Là c’est une télévision qui anime les noctambules d’un soir. Un film est projeté. Mais à un km de là (compteur en main) on entend le vacarme. 2h du matin « Music hall » de Paspanga. Des clients se bousculent à l’entrée. Là aussi, le son n’est pas insonorisé. A quelques pas, des gardiens dorment. Des jeunes jouent au damier. 2h 20 mn maquis bar « Insomnia » à Gounghin. Ce dernier est fermé. 2h 40 mn « Kadama maquis bar resto » situé à Pissy (secteur n°17). Malgré les deux compartiments de danse, la musique est audible à des centaines de mètre. Le DJ de la soirée connaît la puissance de ses appareils. « La puissance fait 800 megawatts, 8 pistes et deux lecteurs ». 3h du matin. « Kundé » à la cité An II de Ouagadougou. Des noctambules s’échinent à rivaliser en pas de danse. Pour l’animateur de la soirée, « le show est garanti avec des appareils de 800 megawatts, 8 pistes et un lecteur ».

Conséquence sur la santé

Selon les textes en vigueur, les buvettes doivent fermer leurs portes à 22h. Les bars à minuit et les dancings à deux heures du matin les week-end. Or, à 3h du matin, des maquis et buvettes continuaient de troubler la quiétude des citoyens.

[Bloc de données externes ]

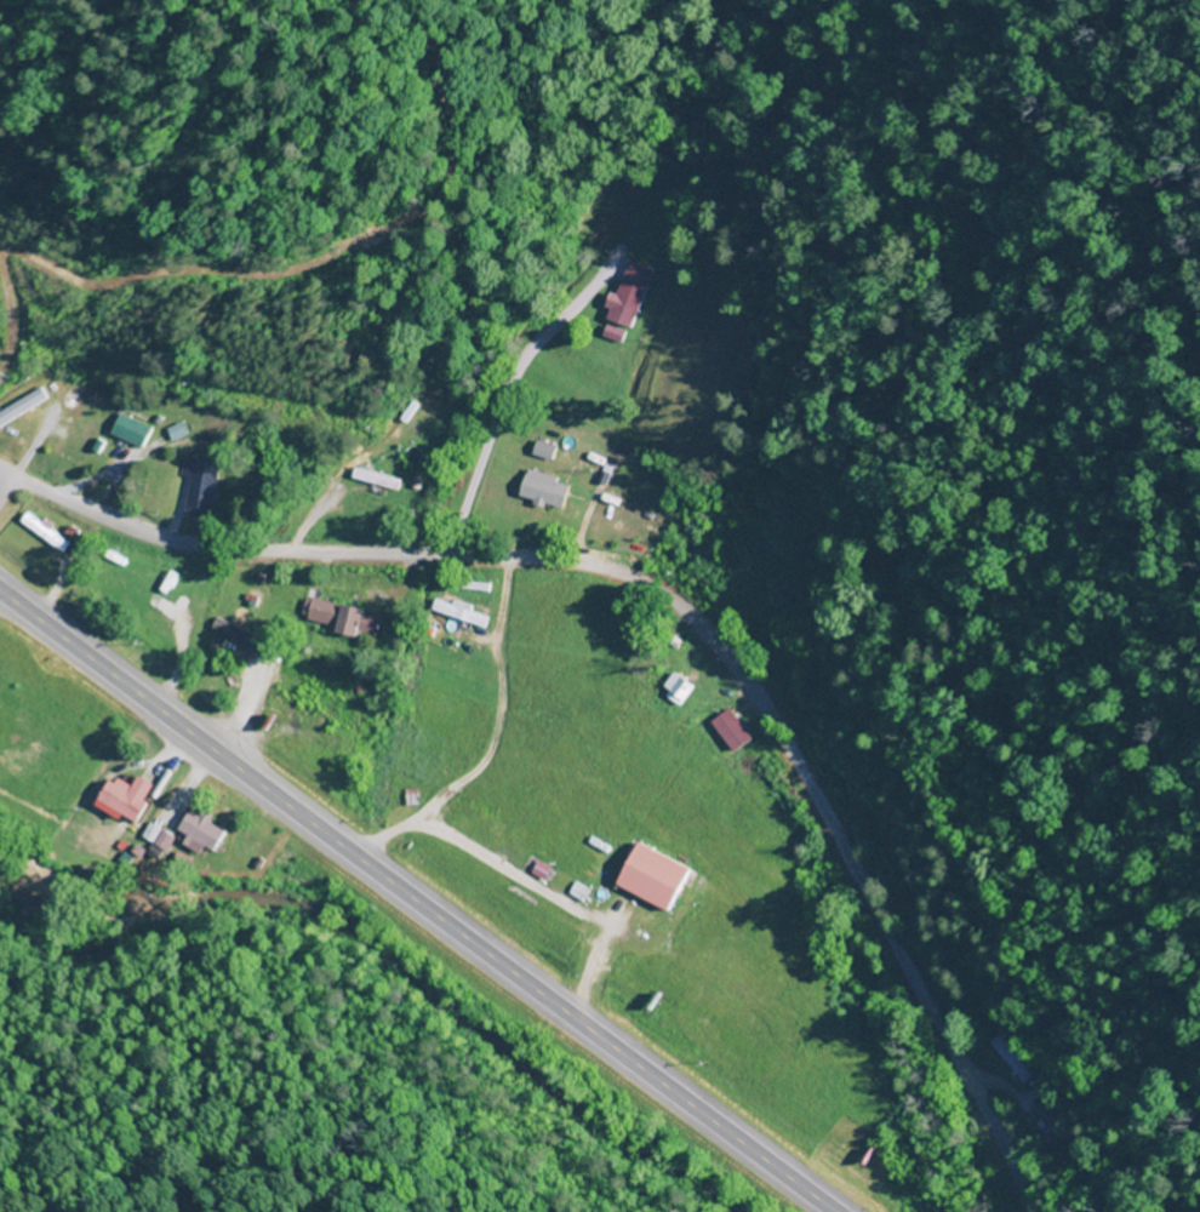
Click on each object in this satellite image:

Selon un agent de la santé, les conséquences sanitaires de la nuisance sonore sont énormes.

« La fatigue due à l’insomnie. A long terme, lorsque l’insomnie est chronique, cela crée une dépression qui altère les capacités psychiques des individus » a expliqué le spécialiste de la santé. Or, selon un spécialiste du son, la puissance de 800 mégawatts couvrent, en heure de pointe, la surface d’un terrain de football. En heure creuse, environ deux kms à la ronde. Selon une étude réalisée par la mairie de la ville de Ouagadougou, en 2002 « la police municipale a été saisie de 67 plaintes d’atteinte à la tranquilité publique ».

Quatre ans après, le phénomène a pris une tout autre ampleur avec l’accroissement du nombre des débits de boissons. Le médecin spécialiste qui a requis l’anonymat attire l’attention de la municipalité sur le vacarme créé par la centrale électrique de Paspanga. Quant aux riverains des débits de boissons, ils ne demandent qu’une seule chose « être débarrassé de ces bruits qui les dérangent et troublent leur quiétude ». Cela est-il possible ? Cette question trouvera peut-être réponse dans le prochain numéro de constat.

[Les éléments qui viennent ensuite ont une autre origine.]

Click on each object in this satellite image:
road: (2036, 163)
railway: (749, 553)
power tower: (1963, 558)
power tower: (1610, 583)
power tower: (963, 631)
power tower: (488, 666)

Daouda Emile OUEDRAOGO (ouedro1@yahoo.fr)

PARTAGER :                              

Vos commentaires

  • Le 5 mai 2006 à 17:46, par Océane12 En réponse à : > Tapage nocturne à Ouagadougou : La pagaille des débits de boissons

    Toutes mes félicitations à vous, pour ce reportage. J’espère que les autorités feront au moins quelques choses. Car nous vivons les mêmes réalités du côté de Cissin. Nous n’arrivons pas à étudier calmement chez nous. Encore une fois, merci de nous avoir donné l’occasion de nous exprimer. La balle est dans le camp des autorités.

  • Le 5 mai 2006 à 23:22, par Bisga En réponse à : > Tapage nocturne à Ouagadougou : La pagaille des débits de boissons

    La pagaille c’est le cas de le dire et nous attendons que la mairie civilise un peu ces kiosques maquis et bars qui nous rendent la vie "impossible" du 1er au 31. C’est pire dans les quartiers periphériques où de petits kioques avec une clientèle parfois de 3 personnes ou à vide vous troublent la quiétude et le sommeil jusq’à 3h voir plus parce qu’il ont pu accéder à de la sono aurevoir la france. Quelque chose doit être fait le plus rapidement possible pour que notre vie deviennent normale (travailler, manger, se divertir en respectant le repos des autres, bien dormir et reprendre le travail).La police municipale ça devra servir à cela aussi. Monsieur le Maire suivez mon regard pour une autre bataille que vous pouvez gagner en alliant sensibilisation et contrainte. Un citoyen qui aspire à un sommeil reparateur.